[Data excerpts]
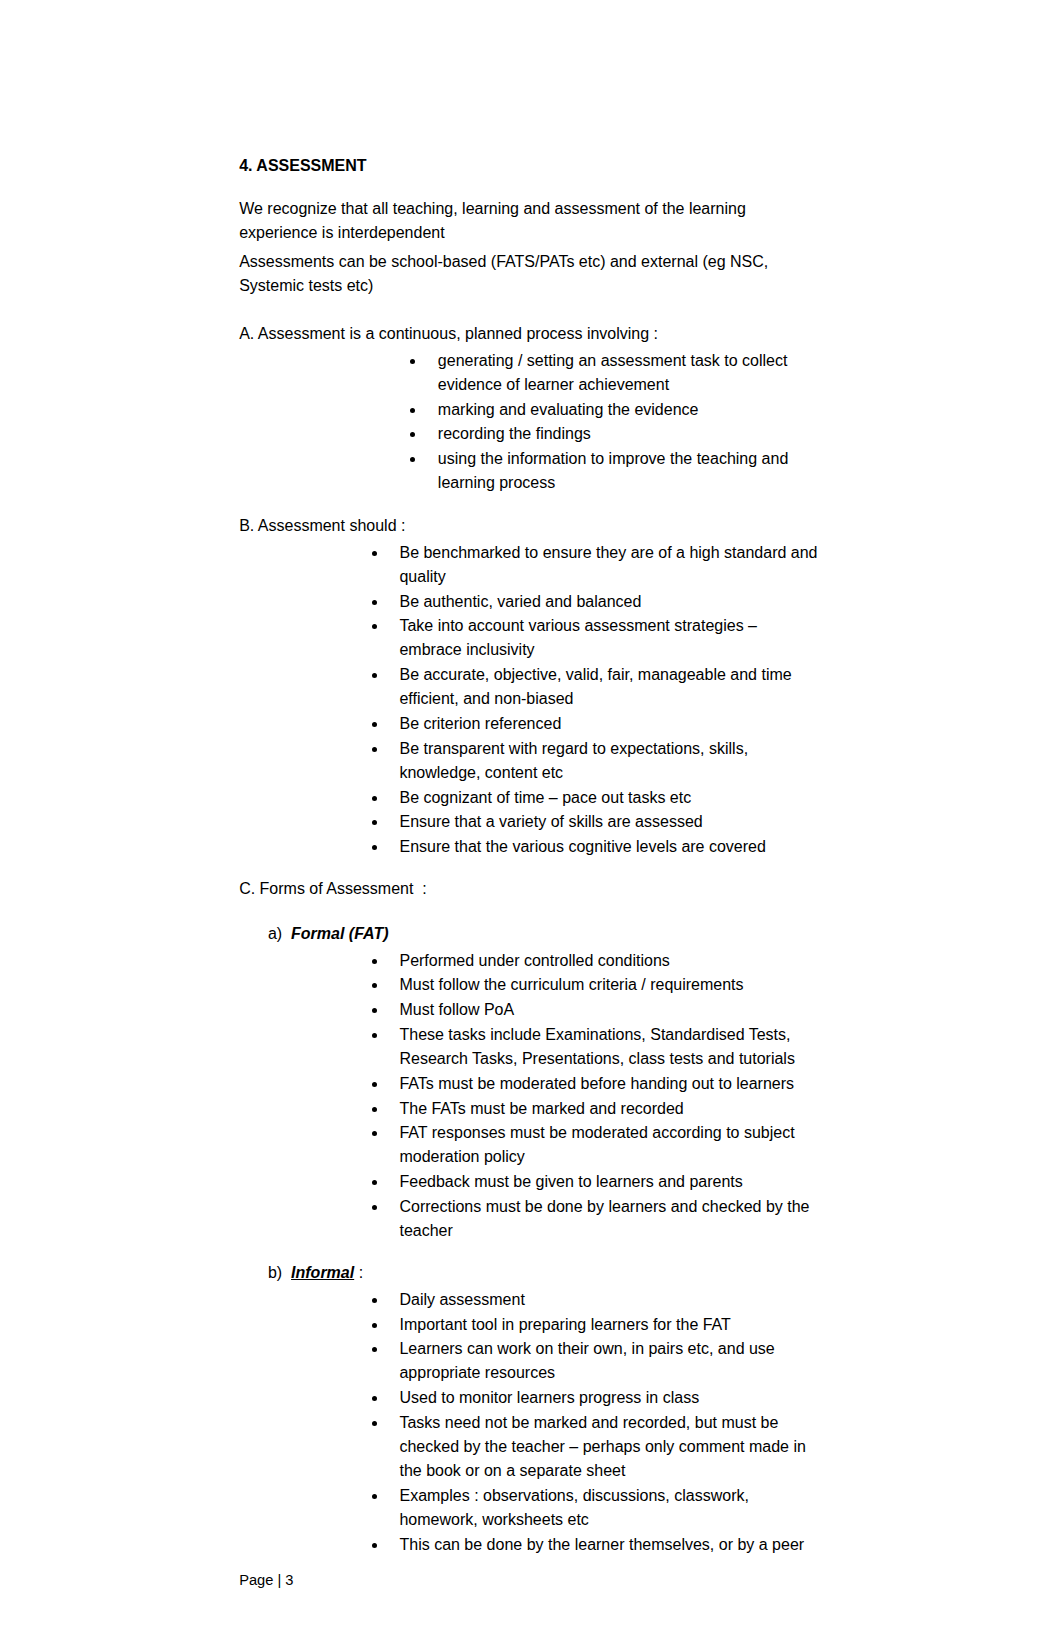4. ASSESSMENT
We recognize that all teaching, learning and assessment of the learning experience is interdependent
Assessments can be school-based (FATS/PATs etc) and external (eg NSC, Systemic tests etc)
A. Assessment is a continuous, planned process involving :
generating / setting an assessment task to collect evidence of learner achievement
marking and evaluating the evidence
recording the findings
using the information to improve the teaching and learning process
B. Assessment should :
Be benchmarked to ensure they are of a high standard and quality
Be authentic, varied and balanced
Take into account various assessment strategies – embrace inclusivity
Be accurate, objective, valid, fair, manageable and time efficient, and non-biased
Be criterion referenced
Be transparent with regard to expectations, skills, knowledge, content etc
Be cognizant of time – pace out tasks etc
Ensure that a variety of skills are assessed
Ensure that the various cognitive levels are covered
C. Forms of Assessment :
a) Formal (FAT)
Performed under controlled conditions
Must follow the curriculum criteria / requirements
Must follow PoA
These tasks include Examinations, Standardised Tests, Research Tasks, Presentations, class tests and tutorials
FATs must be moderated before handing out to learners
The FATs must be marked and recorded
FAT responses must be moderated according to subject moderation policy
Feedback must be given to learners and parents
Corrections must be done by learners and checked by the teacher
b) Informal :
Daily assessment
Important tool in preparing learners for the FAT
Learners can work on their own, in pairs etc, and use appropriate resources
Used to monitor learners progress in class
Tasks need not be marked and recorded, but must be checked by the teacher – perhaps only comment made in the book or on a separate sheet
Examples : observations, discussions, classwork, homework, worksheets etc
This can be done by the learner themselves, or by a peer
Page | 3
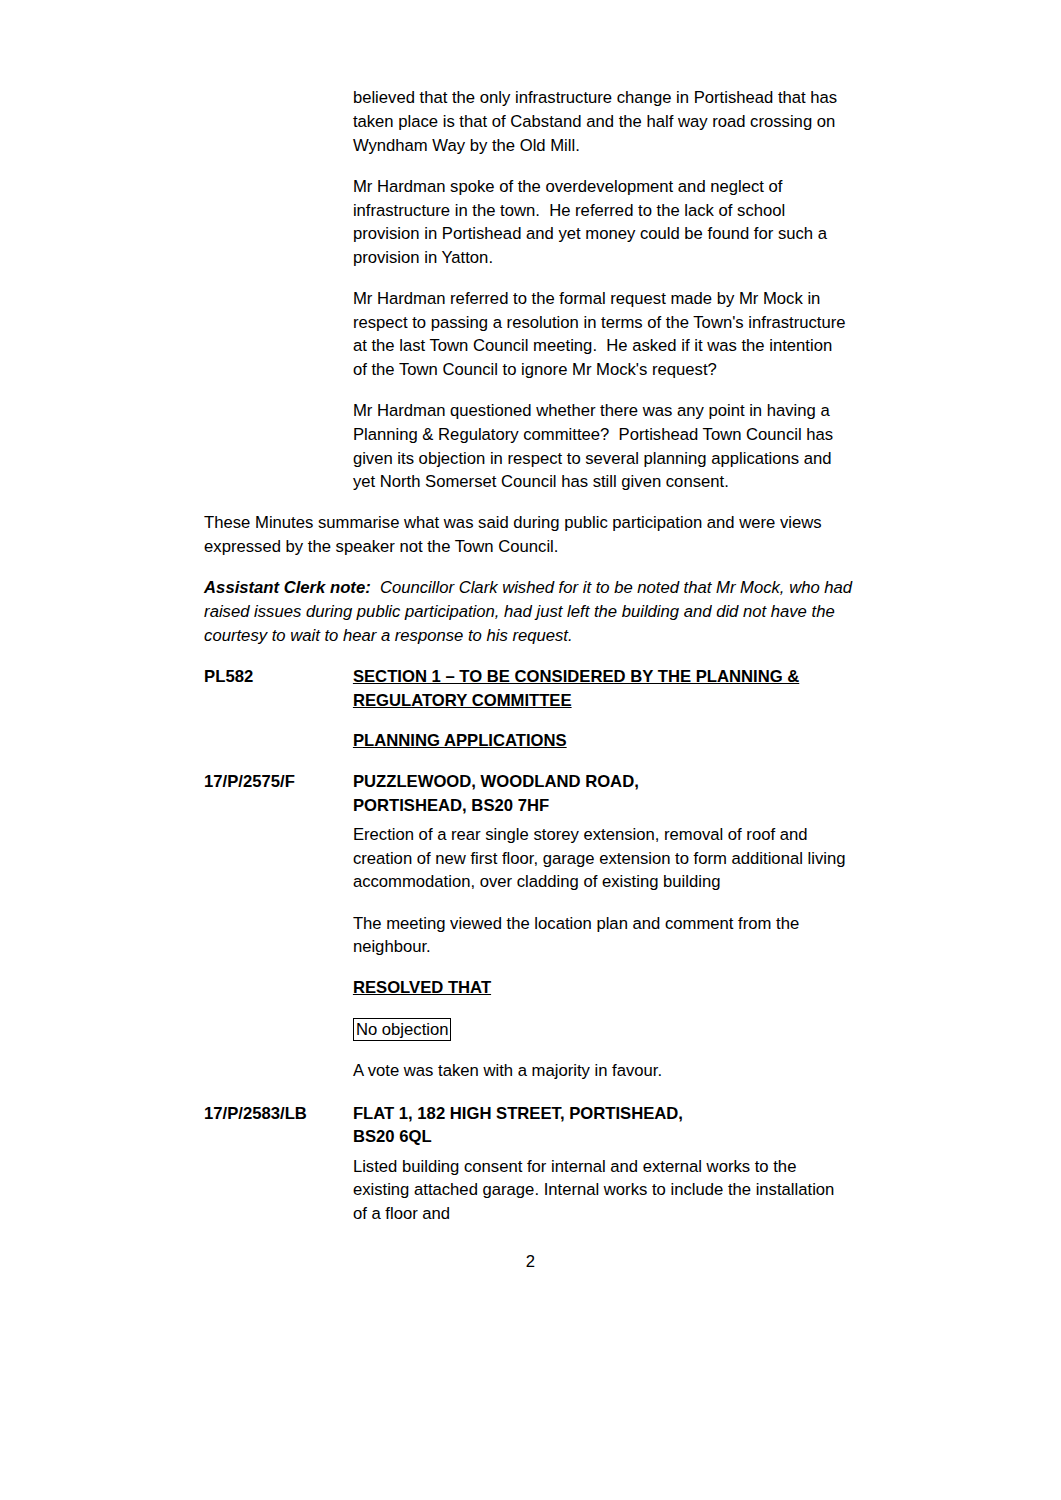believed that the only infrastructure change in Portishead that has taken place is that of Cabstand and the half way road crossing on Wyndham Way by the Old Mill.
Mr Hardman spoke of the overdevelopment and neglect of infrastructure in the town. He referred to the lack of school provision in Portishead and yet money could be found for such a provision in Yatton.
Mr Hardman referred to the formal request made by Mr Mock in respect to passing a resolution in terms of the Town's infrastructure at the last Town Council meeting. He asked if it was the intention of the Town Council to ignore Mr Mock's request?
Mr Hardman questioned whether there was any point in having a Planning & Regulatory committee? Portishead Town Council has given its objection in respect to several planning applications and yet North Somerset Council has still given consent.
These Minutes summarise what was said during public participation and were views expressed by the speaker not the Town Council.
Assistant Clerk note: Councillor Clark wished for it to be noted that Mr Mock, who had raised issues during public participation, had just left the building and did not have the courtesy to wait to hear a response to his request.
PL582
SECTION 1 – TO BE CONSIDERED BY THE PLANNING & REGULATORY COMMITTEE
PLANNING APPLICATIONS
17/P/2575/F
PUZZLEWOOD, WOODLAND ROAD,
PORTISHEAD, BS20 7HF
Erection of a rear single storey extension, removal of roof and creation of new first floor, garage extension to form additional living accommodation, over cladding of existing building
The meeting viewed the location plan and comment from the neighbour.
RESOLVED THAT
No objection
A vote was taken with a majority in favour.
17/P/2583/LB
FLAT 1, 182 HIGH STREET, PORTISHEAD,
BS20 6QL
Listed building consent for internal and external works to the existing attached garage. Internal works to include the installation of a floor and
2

● WHAT IS EXPECTED:
Exactly the lines from the one that holds "Listed building consent" through the final line of the records above should be written out, and only those.

● ANSWER TO THIS EXERCISE:
Listed building consent for internal and external works to the existing attached garage. Internal works to include the installation of a floor and
2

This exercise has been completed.